A complete non activity on my blog page over the months finally brought me to the front of my desktop to hit few keys on the ever sounding keyboard to unfold the state of my mind.
AT office….
Life seems to be quintessential sometimes, feels great about the path that I have traveled but as boredom peppers my thoughts, life becomes unimaginable. May be getting some writers for my life would make things better.
A normal day in office, and outlook pop up told me that I have an email to read. Sender’s address is not at all important here as the address do not carry any name with it. A thousand testers with their ammunitions would have attacked the poor application and it had showed them the dead end. The dossier of the attack is the mail got from their id.
Now, the entire mind is in the description as millions thoughts goes through my mind to isolate the cause for the issue. In a few hundred million lines of code my job is to find the one buggy line of code….. no one buggy statement… no no one buggy symbol. Yeah, this is my job and I am so bored of it. Always feels that I could stuck up with a job like this forever, may be my entire life. When I realize it, I want to run away, or keep running just like Forrest Gump.

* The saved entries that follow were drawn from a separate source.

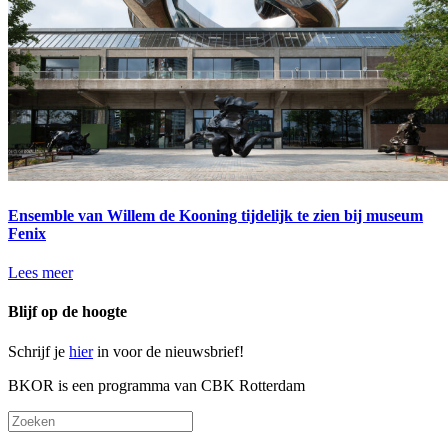
Ensemble van Willem de Kooning tijdelijk te zien bij museum
Fenix
Lees meer
Blijf op de hoogte
Schrijf je
hier
in voor de nieuwsbrief!
BKOR is een programma van CBK Rotterdam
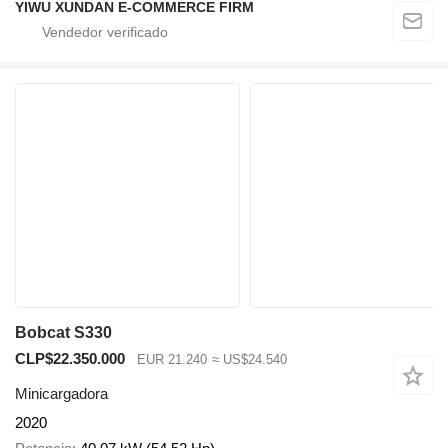
YIWU XUNDAN E-COMMERCE FIRM
Bobcat S330
CLP$22.350.000
EUR 21.240
≈ US$24.540
Minicargadora
2020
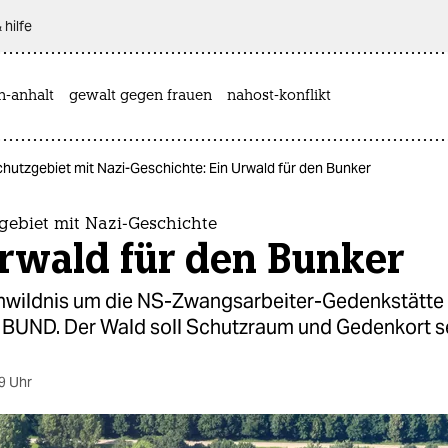
 hilfe
n-anhalt
gewalt gegen frauen
nahost-konflikt
hutzgebiet mit Nazi-Geschichte: Ein Urwald für den Bunker
gebiet mit Nazi-Geschichte
rwald für den Bunker
inwildnis um die NS-Zwangsarbeiter-Gedenkstätte
 BUND. Der Wald soll Schutzraum und Gedenkort se
9 Uhr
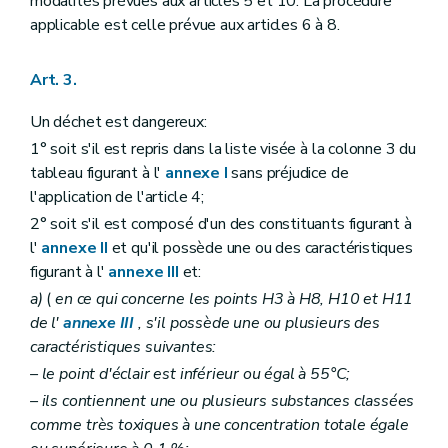
modalités prévues aux articles 5 et 10. La procédure
applicable est celle prévue aux articles 6 à 8.
Art. 3.
Un déchet est dangereux:
1° soit s'il est repris dans la liste visée à la colonne 3 du
tableau figurant à l'
annexe I
sans préjudice de
l'application de l'article 4;
2° soit s'il est composé d'un des constituants figurant à
l'
annexe II
et qu'il possède une ou des caractéristiques
figurant à l'
annexe III
et:
a)
(
en ce qui concerne les points H3 à H8, H10 et H11
de l'
annexe III
, s'il possède une ou plusieurs des
caractéristiques suivantes:
– le point d'éclair est inférieur ou égal à 55°C;
– ils contiennent une ou plusieurs substances classées
comme très toxiques à une concentration totale égale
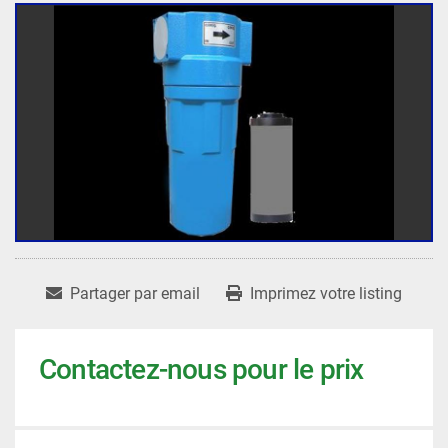
Partager par email
Imprimez votre listing
Contactez-nous pour le prix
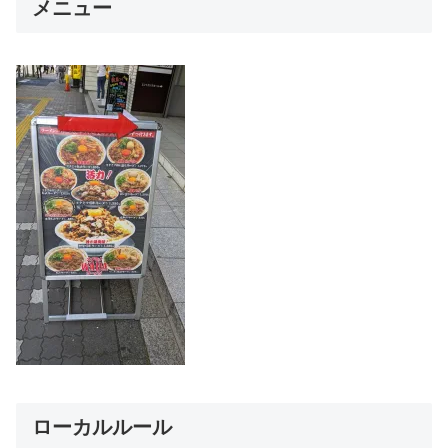
メニュー
ローカルルール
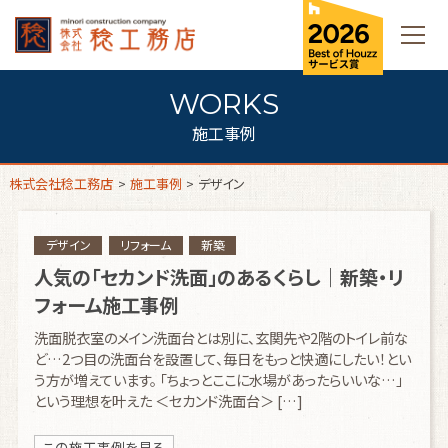
施工事例
株式会社稔工務店
>
施工事例
>
デザイン
デザイン
リフォーム
新築
人気の「セカンド洗面」のあるくらし｜新築・リ
フォーム施工事例
洗面脱衣室のメイン洗面台とは別に、玄関先や2階のトイレ前な
ど…2つ目の洗面台を設置して、毎日をもっと快適にしたい！とい
う方が増えています。 「ちょっとここに水場があったらいいな…」
という理想を叶えた ＜セカンド洗面台＞ […]
この施工事例を見る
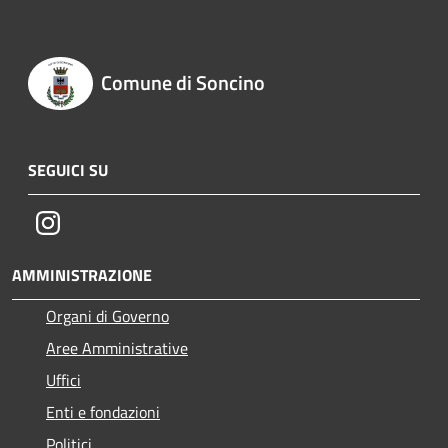
Comune di Soncino
SEGUICI SU
Instagram
AMMINISTRAZIONE
Organi di Governo
Aree Amministrative
Uffici
Enti e fondazioni
Politici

I curse the tester, that who in the universe asked him/her to test the datetime format of the data with microseconds. As I lookup for the answers, I start looking for answers in my IE with google.co.in being typed in the URL. At the end of the day or call it COB/EOD as in software language, I have to assign the bug for a re-test.. no matter what falls on you? !!!
Out of Office…..
As witticisms sprinkle a smile on my face, I sink to the feeling that I am reading a book over someone shoulder’s and each line connects with me. I can smell the new book and it is so refreshing, I stretch my neck to see the collection of alphabets and each set reminds me of the person I am. I stretch little more almost getting up from the seat and effort is not useless as I again re-connect with tiny lines of the book. Now, I want to read more, I want to know more about myself, as curious as a cat to wonder is this the writer I was looking for?
In the middle of thoughts I settle for a comfortable seating as my eyes stares the lines on the rightmost page. Neither my seating position nor the page number made any difference as I witness life unfolding in pages. Again my neck gets stretched to read the last line and I curse the reader to turn the page … PTO…. I calculate his reading ability, but all falls in vain. The page number becomes static, as I wonder about the remaining pages. I make a last minute effort to read the remaining, but as destiny calls it eyes ends up seeing the color of the book as it makes its way into the reader’s bag. I do not want my life to be like this, I want to read the higher page numbers and I should always say to myself “Please Turn Over….” at the end of each page.
Feels like a fiction???? :)
Sorry, the state of my mind is asking more and is asking answers for a question…. I do not know what the answer is but all I can do is scream…
“Here I Am - this is me
There is no where else on earth I’d rather be… “ like Bryan Adams !!